Exercise: The lines to repeat are those below from the one containing "thumb mcp: (978, 989)" down to the one containing "index pip: (961, 939)", both included; reproduce them exactly and nothing else.

Supplied data:
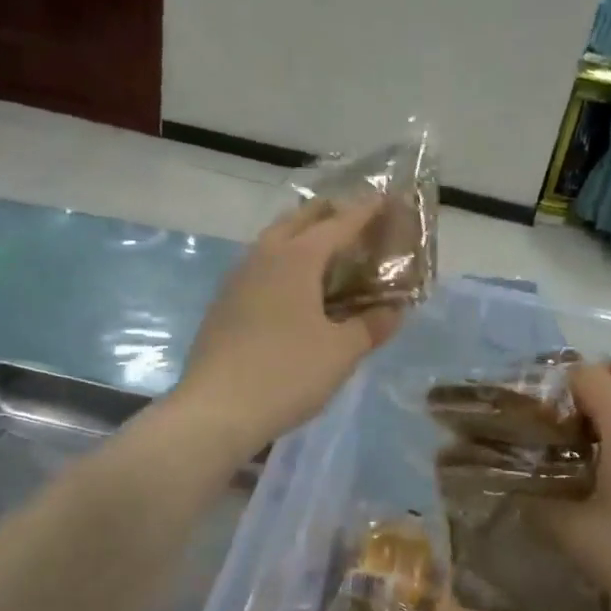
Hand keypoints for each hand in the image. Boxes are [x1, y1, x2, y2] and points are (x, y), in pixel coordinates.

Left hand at [176, 196, 405, 452]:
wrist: (215, 410)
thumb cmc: (287, 374)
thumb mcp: (341, 352)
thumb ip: (371, 326)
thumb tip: (395, 310)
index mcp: (296, 258)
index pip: (339, 224)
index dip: (365, 212)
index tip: (386, 199)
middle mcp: (263, 257)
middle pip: (298, 220)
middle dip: (329, 214)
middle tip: (355, 221)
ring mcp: (237, 279)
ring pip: (273, 241)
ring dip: (300, 237)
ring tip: (326, 253)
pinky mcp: (223, 304)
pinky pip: (260, 267)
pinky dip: (283, 264)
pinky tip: (292, 291)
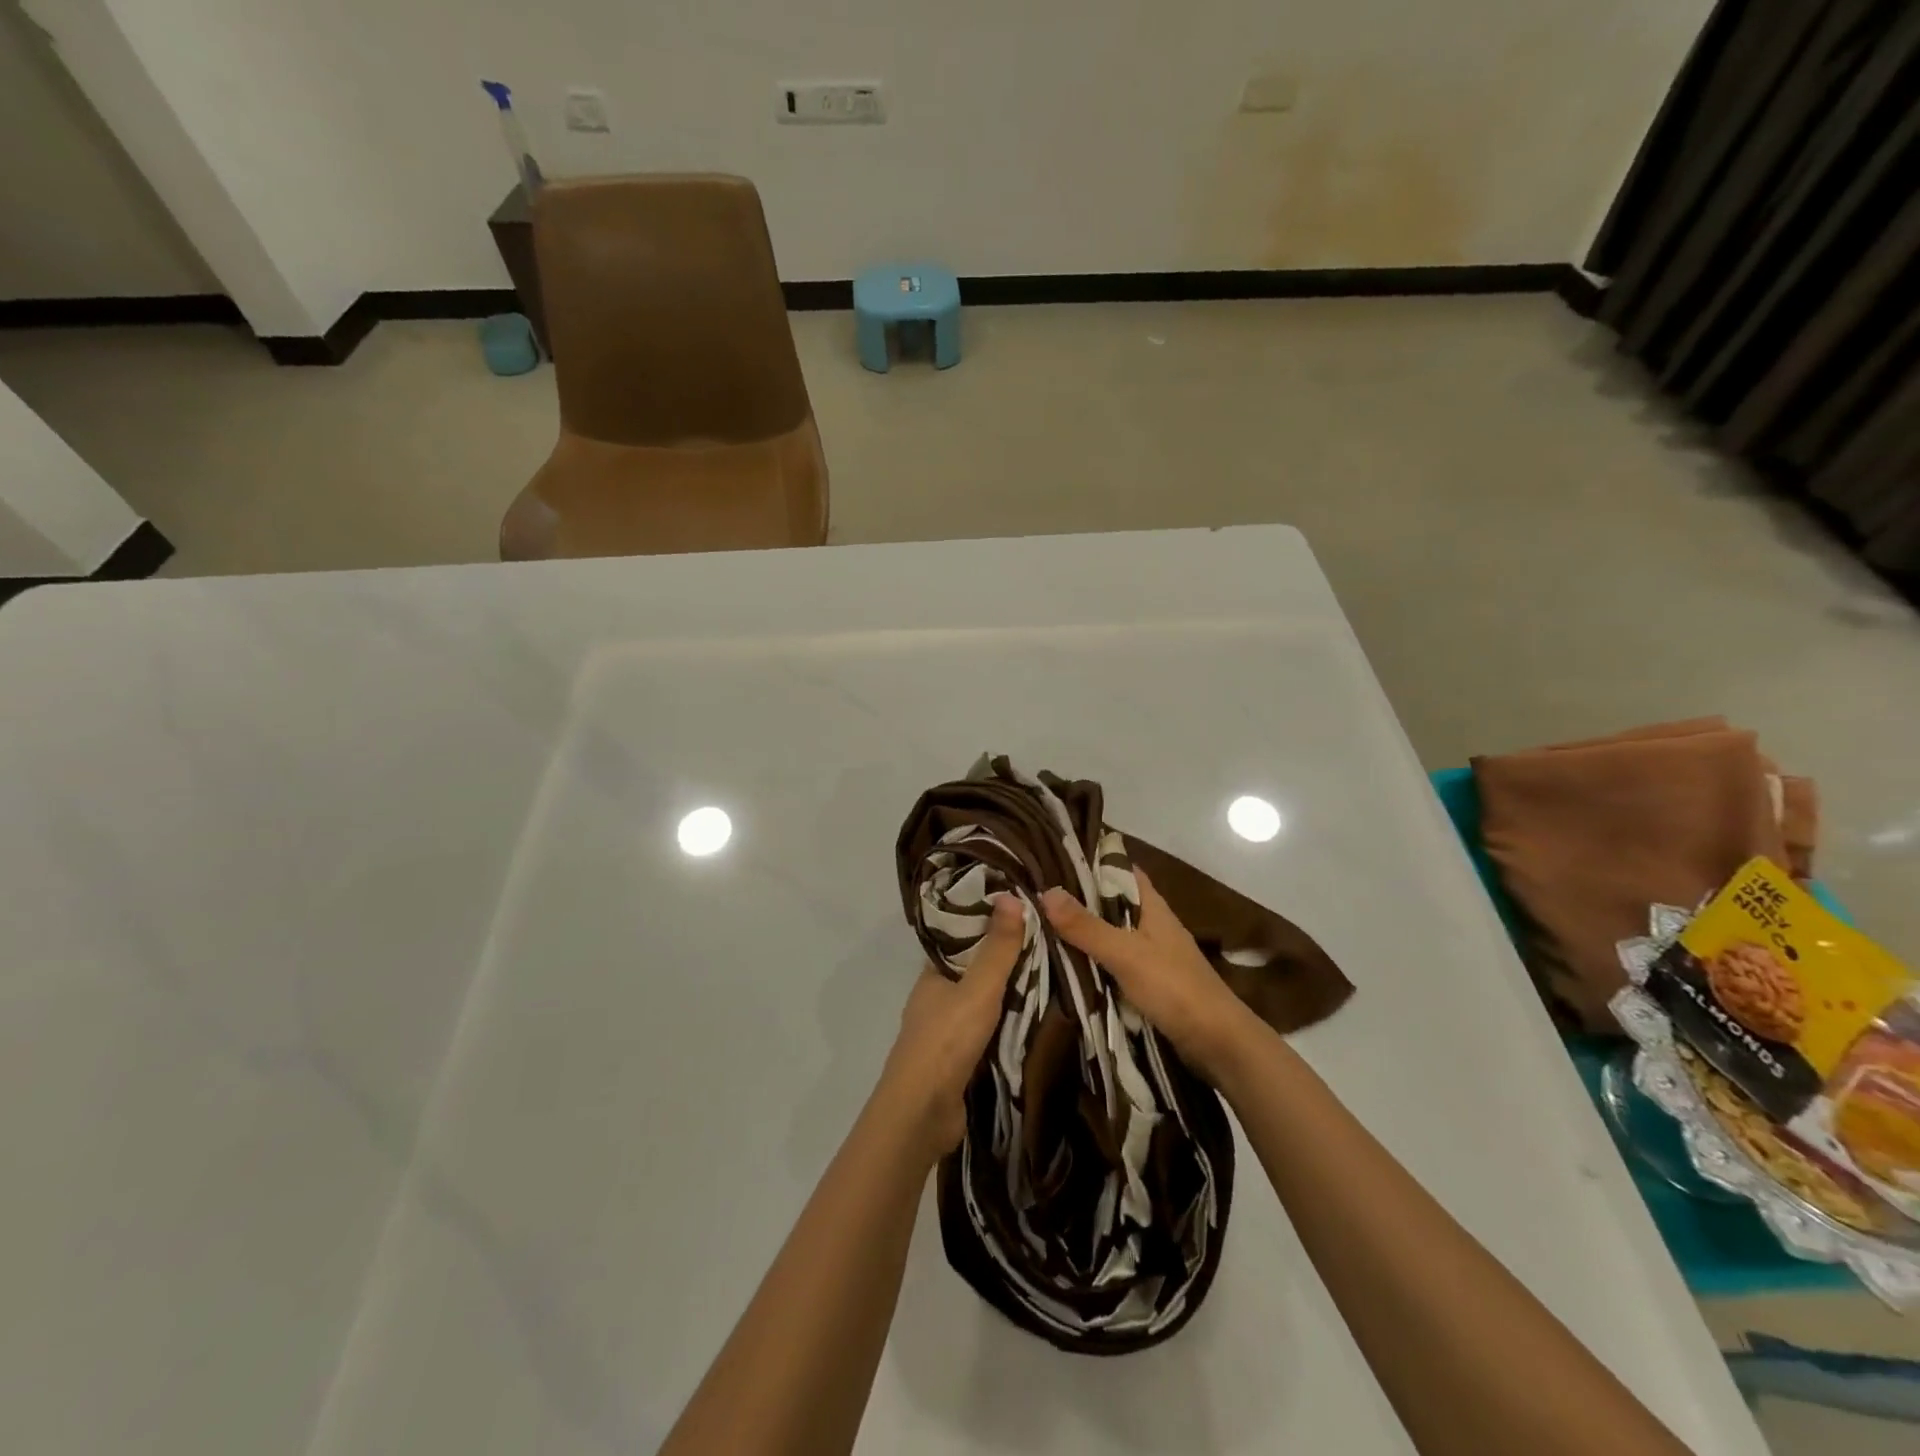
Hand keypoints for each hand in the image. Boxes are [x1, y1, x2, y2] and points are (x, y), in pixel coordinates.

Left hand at [874, 894, 1025, 1160]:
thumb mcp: (978, 989)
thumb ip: (997, 948)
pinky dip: (1007, 1026)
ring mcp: (944, 1033)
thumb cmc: (946, 1042)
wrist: (922, 1114)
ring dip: (1008, 996)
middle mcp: (935, 999)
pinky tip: (1035, 1022)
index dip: (987, 924)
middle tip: (1048, 945)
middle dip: (1004, 961)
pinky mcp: (957, 1062)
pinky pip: (986, 1033)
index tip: (1023, 912)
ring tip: (1051, 978)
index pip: (961, 939)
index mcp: (932, 975)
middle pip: (973, 971)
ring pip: (981, 1004)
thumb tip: (1011, 896)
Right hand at [1041, 868, 1256, 1085]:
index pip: (1119, 870)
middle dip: (1077, 899)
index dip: (1090, 861)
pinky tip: (1064, 962)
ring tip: (1038, 925)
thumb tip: (1046, 891)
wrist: (1217, 1043)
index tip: (1053, 858)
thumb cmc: (1174, 988)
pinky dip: (1091, 960)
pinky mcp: (1147, 982)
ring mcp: (1150, 954)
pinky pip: (1112, 962)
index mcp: (1152, 906)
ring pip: (1109, 933)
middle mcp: (1151, 924)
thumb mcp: (1125, 953)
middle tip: (1034, 893)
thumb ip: (1086, 926)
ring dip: (1081, 932)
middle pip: (1109, 902)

Task output:
thumb mcp: (978, 989)
thumb ip: (997, 948)
pinky dip: (1007, 1026)
ring mcp: (944, 1033)
thumb cmc: (946, 1042)
wrist: (922, 1114)
ring dip: (1008, 996)
middle mcp: (935, 999)
pinky tip: (1035, 1022)
index dip: (987, 924)
middle tip: (1048, 945)
middle dip: (1004, 961)
pinky mcp: (957, 1062)
pinky pip: (986, 1033)
index tip: (1023, 912)
ring tip: (1051, 978)
index pip: (961, 939)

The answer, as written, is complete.